DATA PROVIDED |
════════════════
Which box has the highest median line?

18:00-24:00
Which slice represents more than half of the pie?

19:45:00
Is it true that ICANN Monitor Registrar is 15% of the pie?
════════════════
WRITTEN TASK |
Reproduce every row above word for word, keeping the original order.

SOLVED PROBLEM |
Which box has the highest median line?

18:00-24:00
Which slice represents more than half of the pie?

19:45:00
Is it true that ICANN Monitor Registrar is 15% of the pie?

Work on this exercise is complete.